__Stored records__:
BEGIN
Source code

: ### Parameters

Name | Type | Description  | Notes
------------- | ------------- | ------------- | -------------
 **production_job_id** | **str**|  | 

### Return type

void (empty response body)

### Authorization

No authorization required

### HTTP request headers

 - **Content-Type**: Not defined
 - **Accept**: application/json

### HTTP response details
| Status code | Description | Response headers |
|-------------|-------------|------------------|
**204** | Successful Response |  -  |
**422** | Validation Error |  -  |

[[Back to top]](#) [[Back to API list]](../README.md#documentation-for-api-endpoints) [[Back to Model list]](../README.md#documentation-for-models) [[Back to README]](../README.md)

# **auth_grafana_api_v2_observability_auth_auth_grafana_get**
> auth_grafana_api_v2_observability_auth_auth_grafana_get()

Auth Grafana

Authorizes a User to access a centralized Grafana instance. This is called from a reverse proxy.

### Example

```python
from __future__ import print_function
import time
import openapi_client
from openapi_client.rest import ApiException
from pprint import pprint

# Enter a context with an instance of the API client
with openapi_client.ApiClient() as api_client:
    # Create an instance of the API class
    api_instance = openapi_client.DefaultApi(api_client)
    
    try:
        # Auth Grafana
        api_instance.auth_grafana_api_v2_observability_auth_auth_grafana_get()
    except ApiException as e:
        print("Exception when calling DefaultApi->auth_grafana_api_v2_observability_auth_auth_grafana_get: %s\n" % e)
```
END
__To do__:
Return the records in their entirety. Keep every character as it is.

__Task result__:
Source code

: ### Parameters

Name | Type | Description  | Notes
------------- | ------------- | ------------- | -------------
 **production_job_id** | **str**|  | 

### Return type

void (empty response body)

### Authorization

No authorization required

### HTTP request headers

 - **Content-Type**: Not defined
 - **Accept**: application/json

### HTTP response details
| Status code | Description | Response headers |
|-------------|-------------|------------------|
**204** | Successful Response |  -  |
**422** | Validation Error |  -  |

[[Back to top]](#) [[Back to API list]](../README.md#documentation-for-api-endpoints) [[Back to Model list]](../README.md#documentation-for-models) [[Back to README]](../README.md)

# **auth_grafana_api_v2_observability_auth_auth_grafana_get**
> auth_grafana_api_v2_observability_auth_auth_grafana_get()

Auth Grafana

Authorizes a User to access a centralized Grafana instance. This is called from a reverse proxy.

### Example

```python
from __future__ import print_function
import time
import openapi_client
from openapi_client.rest import ApiException
from pprint import pprint

# Enter a context with an instance of the API client
with openapi_client.ApiClient() as api_client:
    # Create an instance of the API class
    api_instance = openapi_client.DefaultApi(api_client)
    
    try:
        # Auth Grafana
        api_instance.auth_grafana_api_v2_observability_auth_auth_grafana_get()
    except ApiException as e:
        print("Exception when calling DefaultApi->auth_grafana_api_v2_observability_auth_auth_grafana_get: %s\n" % e)
```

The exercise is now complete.